Исходные данные:
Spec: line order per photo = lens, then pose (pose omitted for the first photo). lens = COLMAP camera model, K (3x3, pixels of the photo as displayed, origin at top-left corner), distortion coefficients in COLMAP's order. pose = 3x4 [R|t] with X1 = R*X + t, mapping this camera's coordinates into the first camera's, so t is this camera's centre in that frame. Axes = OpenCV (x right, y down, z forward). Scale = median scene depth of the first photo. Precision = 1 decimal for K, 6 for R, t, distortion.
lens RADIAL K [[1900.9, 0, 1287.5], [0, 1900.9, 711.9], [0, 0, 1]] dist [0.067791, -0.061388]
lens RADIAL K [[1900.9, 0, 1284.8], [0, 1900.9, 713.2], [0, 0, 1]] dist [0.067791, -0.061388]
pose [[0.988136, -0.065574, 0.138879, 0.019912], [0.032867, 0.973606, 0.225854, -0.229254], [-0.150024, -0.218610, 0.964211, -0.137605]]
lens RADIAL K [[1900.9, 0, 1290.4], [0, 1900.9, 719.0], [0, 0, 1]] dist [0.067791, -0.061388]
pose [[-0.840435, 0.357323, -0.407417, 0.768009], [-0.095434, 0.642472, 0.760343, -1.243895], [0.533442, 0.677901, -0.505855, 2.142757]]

Ваше задание: Выведите все записи выше построчно, не меняя в них ни одного символа.

Ответ:
Spec: line order per photo = lens, then pose (pose omitted for the first photo). lens = COLMAP camera model, K (3x3, pixels of the photo as displayed, origin at top-left corner), distortion coefficients in COLMAP's order. pose = 3x4 [R|t] with X1 = R*X + t, mapping this camera's coordinates into the first camera's, so t is this camera's centre in that frame. Axes = OpenCV (x right, y down, z forward). Scale = median scene depth of the first photo. Precision = 1 decimal for K, 6 for R, t, distortion.
lens RADIAL K [[1900.9, 0, 1287.5], [0, 1900.9, 711.9], [0, 0, 1]] dist [0.067791, -0.061388]
lens RADIAL K [[1900.9, 0, 1284.8], [0, 1900.9, 713.2], [0, 0, 1]] dist [0.067791, -0.061388]
pose [[0.988136, -0.065574, 0.138879, 0.019912], [0.032867, 0.973606, 0.225854, -0.229254], [-0.150024, -0.218610, 0.964211, -0.137605]]
lens RADIAL K [[1900.9, 0, 1290.4], [0, 1900.9, 719.0], [0, 0, 1]] dist [0.067791, -0.061388]
pose [[-0.840435, 0.357323, -0.407417, 0.768009], [-0.095434, 0.642472, 0.760343, -1.243895], [0.533442, 0.677901, -0.505855, 2.142757]]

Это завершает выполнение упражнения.